Dataset entries:
━━━━━━━━━━━━━━━━━━━━
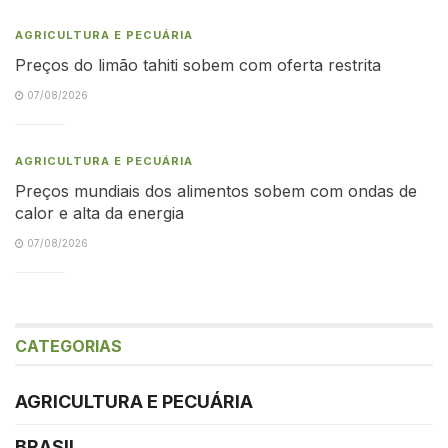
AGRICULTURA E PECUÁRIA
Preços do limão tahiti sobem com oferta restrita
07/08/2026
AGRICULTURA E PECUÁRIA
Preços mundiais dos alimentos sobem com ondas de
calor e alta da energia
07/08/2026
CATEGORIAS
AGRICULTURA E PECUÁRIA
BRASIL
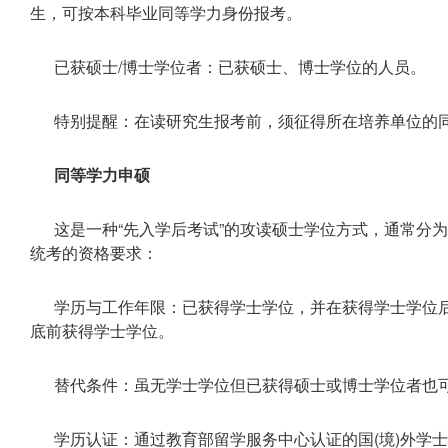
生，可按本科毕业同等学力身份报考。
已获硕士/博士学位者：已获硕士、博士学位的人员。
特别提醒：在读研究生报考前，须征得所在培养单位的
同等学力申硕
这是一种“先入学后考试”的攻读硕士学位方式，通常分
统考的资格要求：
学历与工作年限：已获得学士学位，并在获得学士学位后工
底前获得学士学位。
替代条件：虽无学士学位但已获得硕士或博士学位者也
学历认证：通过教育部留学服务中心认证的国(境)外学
━━━━━━━━━━━━━━━━━━━━
**Task to carry out**
Swap every occurrence of "AGRICULTURA E PECUÁRIA" in the data above for "AGRONEGÓCIO", leaving all other text unchanged, and leave the pictures out.

**Solution**
AGRONEGÓCIO
Preços do limão tahiti sobem com oferta restrita
07/08/2026
AGRONEGÓCIO
Preços mundiais dos alimentos sobem com ondas de
calor e alta da energia
07/08/2026
CATEGORIAS
AGRONEGÓCIO
BRASIL
生，可按本科毕业同等学力身份报考。
已获硕士/博士学位者：已获硕士、博士学位的人员。
特别提醒：在读研究生报考前，须征得所在培养单位的
同等学力申硕
这是一种“先入学后考试”的攻读硕士学位方式，通常分
统考的资格要求：
学历与工作年限：已获得学士学位，并在获得学士学位后工
底前获得学士学位。
替代条件：虽无学士学位但已获得硕士或博士学位者也
学历认证：通过教育部留学服务中心认证的国(境)外学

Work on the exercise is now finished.